Hypostomes are also known for Homalonotus knightii and H. rhinotropis ( Salter, 1865: pl. 12 fig. 10; Angelin, 1878: pl. 20 fig. 1c). The hypostome of H. talenti most closely resembles that of the type species. The hypostome of rhinotropis is relatively elongate (length times 1.1 width) compared to that of knightii (length 0.81 times width) and talenti (length 0.85 times width). The projections of the posterior margin are broadly based and long in talenti and knightii , but short in rhinotropis .

Although the ventral surface of the rostral plate of Homalonotus talenti is not known, the course of the connective sutures (indicated by the shape of the librigenae) is more or less straight and slightly convergent posteriorly, indicating the rostral plate to be approximately pentagonal, with subequal sides. Apparent curvature of the connective sutures on Fig. 9.14 is due to the oblique orientation of the specimen.

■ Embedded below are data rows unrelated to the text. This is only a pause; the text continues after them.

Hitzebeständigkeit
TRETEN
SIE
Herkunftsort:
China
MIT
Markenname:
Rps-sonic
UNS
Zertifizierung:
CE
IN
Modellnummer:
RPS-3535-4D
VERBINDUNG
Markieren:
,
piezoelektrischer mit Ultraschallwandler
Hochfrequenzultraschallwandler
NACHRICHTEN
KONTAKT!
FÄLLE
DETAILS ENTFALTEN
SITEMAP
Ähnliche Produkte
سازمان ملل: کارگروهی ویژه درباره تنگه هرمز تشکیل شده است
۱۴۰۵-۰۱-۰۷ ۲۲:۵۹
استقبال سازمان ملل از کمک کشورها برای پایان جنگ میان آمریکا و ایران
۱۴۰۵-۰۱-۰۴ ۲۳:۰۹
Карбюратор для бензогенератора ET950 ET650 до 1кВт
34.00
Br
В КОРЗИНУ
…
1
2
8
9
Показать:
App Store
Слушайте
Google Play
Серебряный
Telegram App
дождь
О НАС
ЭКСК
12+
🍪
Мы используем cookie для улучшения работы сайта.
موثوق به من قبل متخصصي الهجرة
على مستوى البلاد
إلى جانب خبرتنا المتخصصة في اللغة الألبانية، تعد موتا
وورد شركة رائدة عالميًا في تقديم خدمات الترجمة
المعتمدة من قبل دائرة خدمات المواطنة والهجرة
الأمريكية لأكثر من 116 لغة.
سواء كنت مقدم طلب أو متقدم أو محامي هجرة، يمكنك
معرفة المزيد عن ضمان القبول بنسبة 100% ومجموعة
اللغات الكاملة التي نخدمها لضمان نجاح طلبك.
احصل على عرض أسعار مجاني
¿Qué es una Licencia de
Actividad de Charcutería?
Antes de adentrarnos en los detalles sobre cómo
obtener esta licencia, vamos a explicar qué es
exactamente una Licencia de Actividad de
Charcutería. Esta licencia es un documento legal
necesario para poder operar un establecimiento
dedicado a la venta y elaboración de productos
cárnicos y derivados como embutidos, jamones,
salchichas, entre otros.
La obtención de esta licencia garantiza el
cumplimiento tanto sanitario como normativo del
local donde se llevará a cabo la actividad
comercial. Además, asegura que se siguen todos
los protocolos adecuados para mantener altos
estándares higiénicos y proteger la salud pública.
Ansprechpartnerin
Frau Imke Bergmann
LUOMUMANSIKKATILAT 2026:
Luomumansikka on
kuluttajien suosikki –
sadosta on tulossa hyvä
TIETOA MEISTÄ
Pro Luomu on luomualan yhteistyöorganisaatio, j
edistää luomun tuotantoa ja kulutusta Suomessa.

The broad, rounded medial indentation of the inner margin of the pygidial doublure of Homalonotus talenti (Fig. 10.7e) differs from that of H. knightii , in which the margin is more or less straight laterally, and defines an acute angle medially (see Salter, 1865: pl. 12 fig. 9 a, Tomczykowa, 1975: pl. 1 fig. 5c).

Environmental notes. Throughout its range Homalonotus talenti occurs in thick-bedded fine- to medium-grained sandstones, in low diversity or monospecific assemblages. At the type locality where the species occurs in greatest abundance the proportion of articulated specimens is low (6%) and the proportion of broken specimens low (3%).The fauna can be assigned to taphofacies TII and indicates shallow environments around normal wave base.